The Pirate's Drink

How an Allergic Reaction Led Grateful Dane's Ian Mook to the Rum Game

With his brewing dreams dashed, he found a new love in distillation.

By Josh Davis June 18, 2018

There's some goodness in this glass.

In the last decade, craft beer has exploded. Since 2005, nearly 200 craft breweries have set up shop in Texas, a beastly 990 percent increase. But one Houston man is introducing another craft game to the Lone Star State rum distillation.

Having lived in Golden, Colorado in the early ’90s while his dad worked at Coors Brewing Company, Ian Mook has always been fascinated with the brewing process. Inspired by craft beer industry trailblazers such as Jim Koch, who co-founded the Boston Beer Company, the makers of Samuel Adams, Mook eventually decided to pick up home brewing as a hobby, though it quickly went south when he discovered he’s allergic to dust particles from the grain, the essential ingredient in beer-making.

He realized that although he could still fulfill his dreams of opening a brewery, he wouldn’t be a part of the actual process, a deal-breaker for Mook. But after researching the art of beer brewing, Mook discovered an alternative to satisfy his bespoke brewing fix—distillation.

“When you’re making beer, after it’s done fermenting, you take that out and put it into a bottle. That’s your beer,” says Mook. "I realized I’m not going to be able to do this, brewing, [but] I realized [it’s] just the first step of distilling. Distilling is so much more complicated. I really appreciated it, and it drew to me more because there’s something new to learn every day.”

And in 2012, Mook founded Grateful Dane Distilling Co., Houston’s first rum distillery. Set in a garage warehouse in Gulfton, Mook’s brainchild, whose name is inspired by his Great Dane, love for music and Danish heritage, boasts three types of pirate drink: A standard white rum, a spiced variety, and an aged golden rum.

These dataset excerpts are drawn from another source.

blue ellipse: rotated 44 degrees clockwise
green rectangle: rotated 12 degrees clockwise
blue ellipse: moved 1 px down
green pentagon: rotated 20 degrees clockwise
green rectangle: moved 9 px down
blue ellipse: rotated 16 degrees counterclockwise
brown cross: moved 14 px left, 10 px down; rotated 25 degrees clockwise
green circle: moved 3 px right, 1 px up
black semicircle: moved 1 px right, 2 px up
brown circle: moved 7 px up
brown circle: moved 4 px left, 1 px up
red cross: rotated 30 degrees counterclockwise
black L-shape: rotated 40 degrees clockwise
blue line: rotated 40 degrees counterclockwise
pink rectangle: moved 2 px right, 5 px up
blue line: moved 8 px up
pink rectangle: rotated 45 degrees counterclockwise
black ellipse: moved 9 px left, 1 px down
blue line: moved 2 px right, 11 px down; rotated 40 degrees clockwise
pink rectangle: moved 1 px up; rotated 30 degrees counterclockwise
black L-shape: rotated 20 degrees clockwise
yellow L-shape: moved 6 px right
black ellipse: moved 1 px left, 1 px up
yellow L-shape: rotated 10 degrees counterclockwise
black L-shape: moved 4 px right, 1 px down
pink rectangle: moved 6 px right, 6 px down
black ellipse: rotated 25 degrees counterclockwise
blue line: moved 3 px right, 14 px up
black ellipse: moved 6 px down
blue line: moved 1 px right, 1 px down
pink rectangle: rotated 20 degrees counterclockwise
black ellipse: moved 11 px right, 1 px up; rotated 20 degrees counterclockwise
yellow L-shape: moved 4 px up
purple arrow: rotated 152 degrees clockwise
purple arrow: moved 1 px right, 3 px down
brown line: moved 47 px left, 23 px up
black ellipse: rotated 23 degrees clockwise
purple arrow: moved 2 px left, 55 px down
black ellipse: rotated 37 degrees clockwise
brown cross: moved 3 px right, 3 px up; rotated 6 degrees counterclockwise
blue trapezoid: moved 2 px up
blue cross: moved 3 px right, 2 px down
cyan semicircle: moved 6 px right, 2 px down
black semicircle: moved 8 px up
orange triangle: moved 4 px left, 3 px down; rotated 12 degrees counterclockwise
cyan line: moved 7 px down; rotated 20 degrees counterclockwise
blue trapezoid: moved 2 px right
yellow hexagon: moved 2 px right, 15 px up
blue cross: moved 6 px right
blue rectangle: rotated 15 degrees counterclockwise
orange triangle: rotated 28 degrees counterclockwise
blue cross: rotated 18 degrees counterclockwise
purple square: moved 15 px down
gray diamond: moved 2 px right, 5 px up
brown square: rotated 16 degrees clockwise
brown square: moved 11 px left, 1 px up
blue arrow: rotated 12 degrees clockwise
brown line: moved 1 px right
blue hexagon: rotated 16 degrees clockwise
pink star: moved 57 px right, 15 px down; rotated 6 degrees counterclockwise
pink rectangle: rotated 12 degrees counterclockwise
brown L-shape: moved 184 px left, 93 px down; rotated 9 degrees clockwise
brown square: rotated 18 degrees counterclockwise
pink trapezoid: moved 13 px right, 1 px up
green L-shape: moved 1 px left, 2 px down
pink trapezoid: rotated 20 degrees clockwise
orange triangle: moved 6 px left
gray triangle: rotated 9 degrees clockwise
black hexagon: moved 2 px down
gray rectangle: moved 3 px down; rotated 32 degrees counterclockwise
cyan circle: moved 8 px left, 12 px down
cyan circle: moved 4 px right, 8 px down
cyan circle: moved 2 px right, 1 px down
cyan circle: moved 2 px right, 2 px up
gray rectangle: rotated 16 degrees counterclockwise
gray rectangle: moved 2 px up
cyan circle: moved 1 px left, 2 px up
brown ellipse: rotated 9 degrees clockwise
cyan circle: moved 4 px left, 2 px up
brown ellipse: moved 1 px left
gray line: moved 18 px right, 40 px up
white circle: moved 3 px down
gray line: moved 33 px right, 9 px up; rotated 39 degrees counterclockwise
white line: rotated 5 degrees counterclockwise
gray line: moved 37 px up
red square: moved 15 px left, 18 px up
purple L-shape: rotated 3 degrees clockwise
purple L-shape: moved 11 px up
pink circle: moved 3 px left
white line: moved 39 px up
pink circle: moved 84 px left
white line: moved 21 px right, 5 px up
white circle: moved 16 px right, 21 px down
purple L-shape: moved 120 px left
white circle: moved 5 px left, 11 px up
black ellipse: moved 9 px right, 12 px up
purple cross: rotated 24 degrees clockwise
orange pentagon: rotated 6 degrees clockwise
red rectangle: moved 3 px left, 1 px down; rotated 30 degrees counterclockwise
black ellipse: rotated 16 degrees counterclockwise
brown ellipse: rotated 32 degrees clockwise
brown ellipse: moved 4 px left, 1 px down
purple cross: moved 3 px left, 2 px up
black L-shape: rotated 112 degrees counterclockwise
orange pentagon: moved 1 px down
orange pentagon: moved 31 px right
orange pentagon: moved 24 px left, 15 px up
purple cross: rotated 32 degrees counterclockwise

To create these rums, Mook starts with raw sugar and a 3,000-pound vat of molasses. From there, the molasses-sugar mixture is pumped into four giant tanks and combined with a “proprietary” yeast that gives his hooch its signature flavor. The yeast then eats the sugar mixture and is then pumped into the distiller, a metal spaceship-like contraption. Then the magic happens. Mook then repeats the distilling process a second time for a cleaner flavor. At this stage, the liquor is more gasoline than it is rum, so Mook dilutes it to produce an 84-proof white rum, Texas Silver.

Texas Silver highlights the grassiness of sugar cane, the mother plant of all rums, while Texas Spiced is Mook’s Silver steeped with a zesty spice blend, which includes ingredients like sweet whole-bean Mexican vanilla, Jamaican allspice, and locally roasted coffee. Mook’s Texas Gold, though, is a more time-consuming process; he barrels his Texas Silver in 10-gallon wooden drums for at least two years–hence its hefty price of $40 per bottle.

You can swing by the tasting room, a small space carved out of the distillery, Saturdays from 1—5 p.m. for a spirit sampling and tour. In his hole-in-the-wall bar, Mook serves a variety of classics, including the Houston Libre and the Dank N Stormy, as well as a daiquiri made with locally sourced ingredients. I have to say the best thing on the menu, though, isn’t the drinks; it’s their prices—almost all of his drinks are $4 to $5, with the exception of his rum flight, which includes all three cane-based spirits. And, rest assured, Mook says they “make them boozy.”

If you aren’t able to swing by the “little Houston secret,” you can always pick up his white and spiced types at Spec’s, Total Wine & More, or in numerous bars around the city. To procure his Texas Gold, however, you’ll either have to hunt down a bar or restaurant that has it or pay Grateful Dane a visit, one you won’t regret.